Generalmente la consapevolezza è legata alla capacità di elaborare i vissuti e quello che ci accade. Tendenzialmente chi ha il vantaggio di avere un’età più avanzata, potenzialmente dovrebbe possedere più strumenti con cui disciogliere le criticità e rincuorare le fragilità. Non sempre questo è veritiero, non sempre siamo pronti ad accogliere i nostri vissuti e ad effettuarne un’elaborazione.
I protagonisti delle mie storie invece sono a un livello molto alto di accoglimento della sofferenza, potersi fermare a scrivere è un’azione coraggiosa, comprendendo che la lettera sia un momento di chiusura di una fase della loro vita. La scrittura è legata all’emotività, poter comporre dei pensieri e circoscrivere la condizione che ci ha inflitto una pena, significa poterla affrontare da eroina e da eroi. Chi affronta la sieropositività, chi la propria identità di genere, chi la violenza o l’educazione alla rinuncia, chi la negazione del diritto a esistere; ciò che spinge ogni personaggio a farlo è un pensiero specifico e definito: potersi appropriare della propria idea di benessere, finalmente godersi quanto accade nel presente nel rispetto delle libertà e con attenzione e cura verso gli altri.

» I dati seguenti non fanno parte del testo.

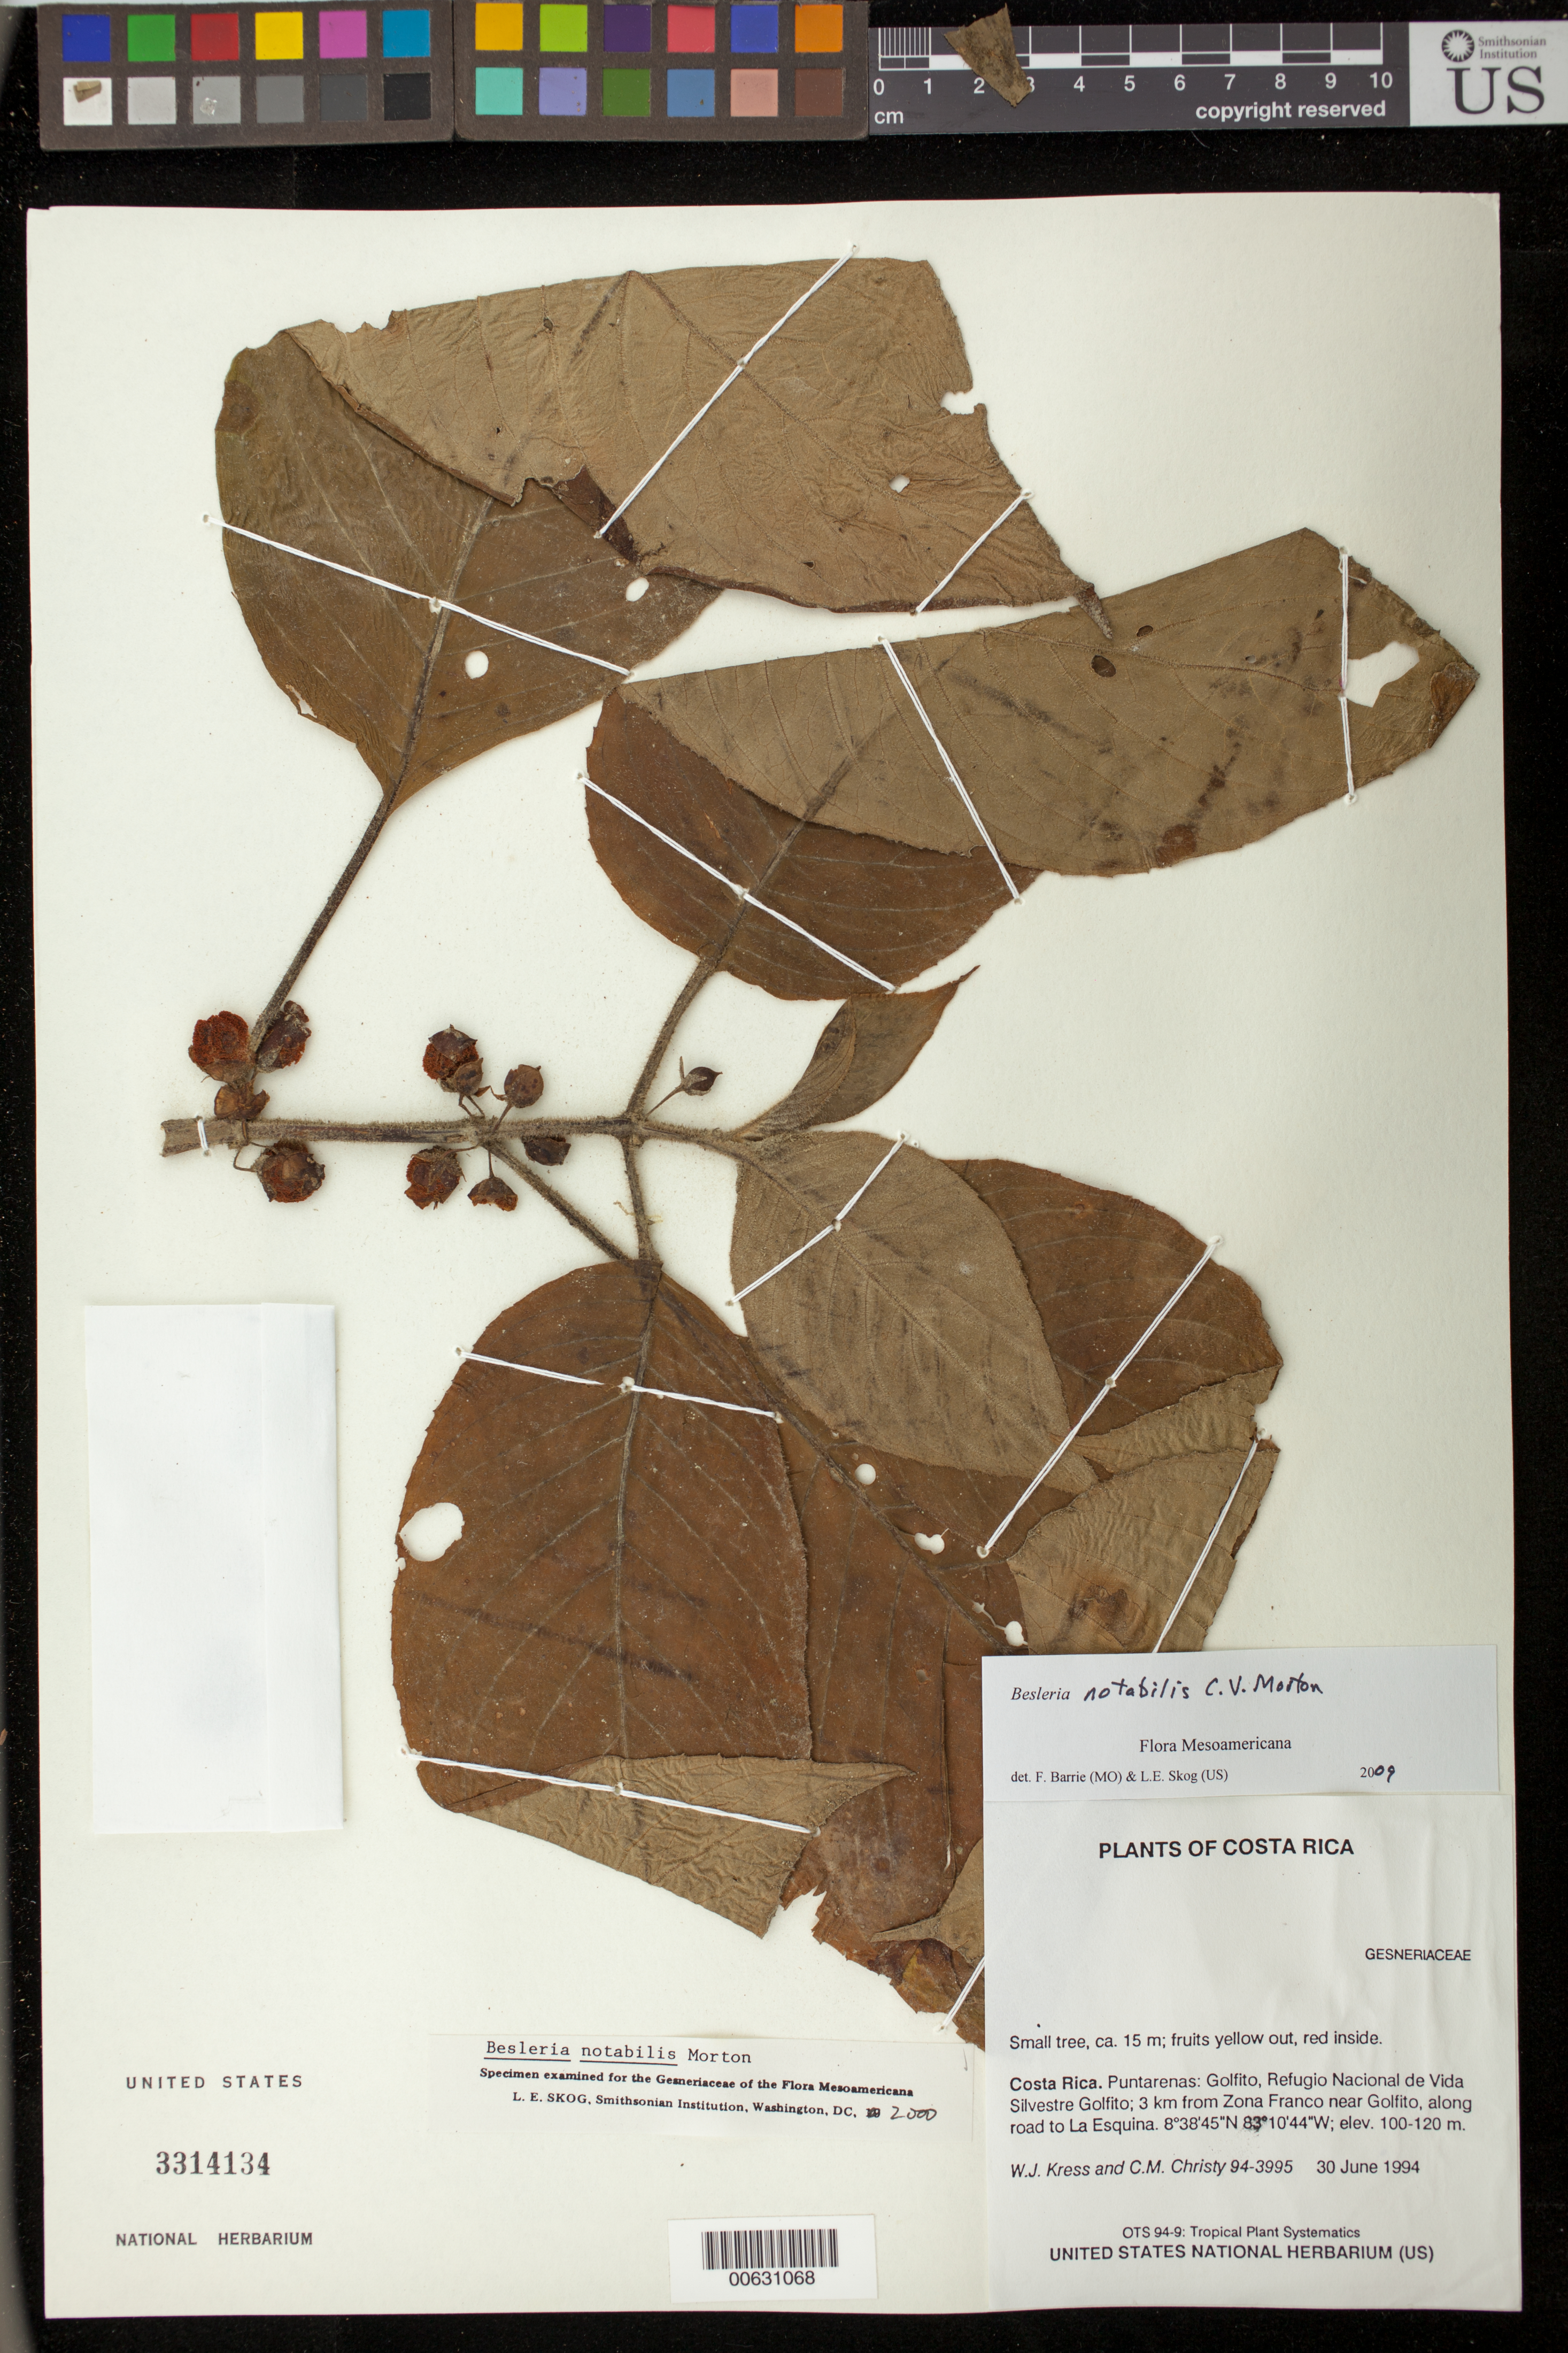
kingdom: Plantae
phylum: Tracheophyta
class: Magnoliopsida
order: Lamiales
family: Gesneriaceae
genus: Besleria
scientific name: Besleria notabilis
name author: C.V. Morton in Standl.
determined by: Skog, Laurence E.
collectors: W. J. Kress & C. M. Christy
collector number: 94- 3995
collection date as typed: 30 Jun 1994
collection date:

Essi ricorderanno sempre cosa gli ha generato sofferenza, ma decidono di assumerla come monito per non reiterarlo verso gli altri, ecco che i figli e le figlie si trasformano in genitori, cioè generatori di azioni di cura verso se stessi e verso le persone a loro care. L’affettività è una cosa complessa e fin quando non ci addentriamo nella nostra intimità, possiamo correre il rischio di pensarci non meritevoli di amore da noi stessi e dagli altri.
L'ultima lettera è lasciata in bianco, destinata alla scrittura da parte del lettore al proprio padre. Cosa scriverebbe lei a suo padre?
Ai miei 17 papà scrivo di non demordere, anche loro sono figli, lo saranno per sempre e possono adoperare le loro esperienze per poter comprendere come agire da adulti, senza ferire, accogliendo con delicatezza quanto la vita ha ancora da offrirgli.
Chi ha perso la possibilità di lasciare un ricordo positivo ai propri figli e alle proprie figlie, può cercare di sfruttare il tempo che gli resta per poter conoscere nuove persone e offrire quel ricordo in cambio della solitudine che l’attende. Purtroppo, non si fa ammenda per il passato, il passato è oramai andato, fuggito in una direzione lontana, finito in una dimensione che scavalca l’abisso e trova rifugio negli affetti e negli insegnamenti e perché no, in una prospettiva.
I miei diciassette papà mi hanno insegnato: “l’amore paterno”, “l’impegno quotidiano”, “la solidarietà”, “la capacità di generare azioni di cura”.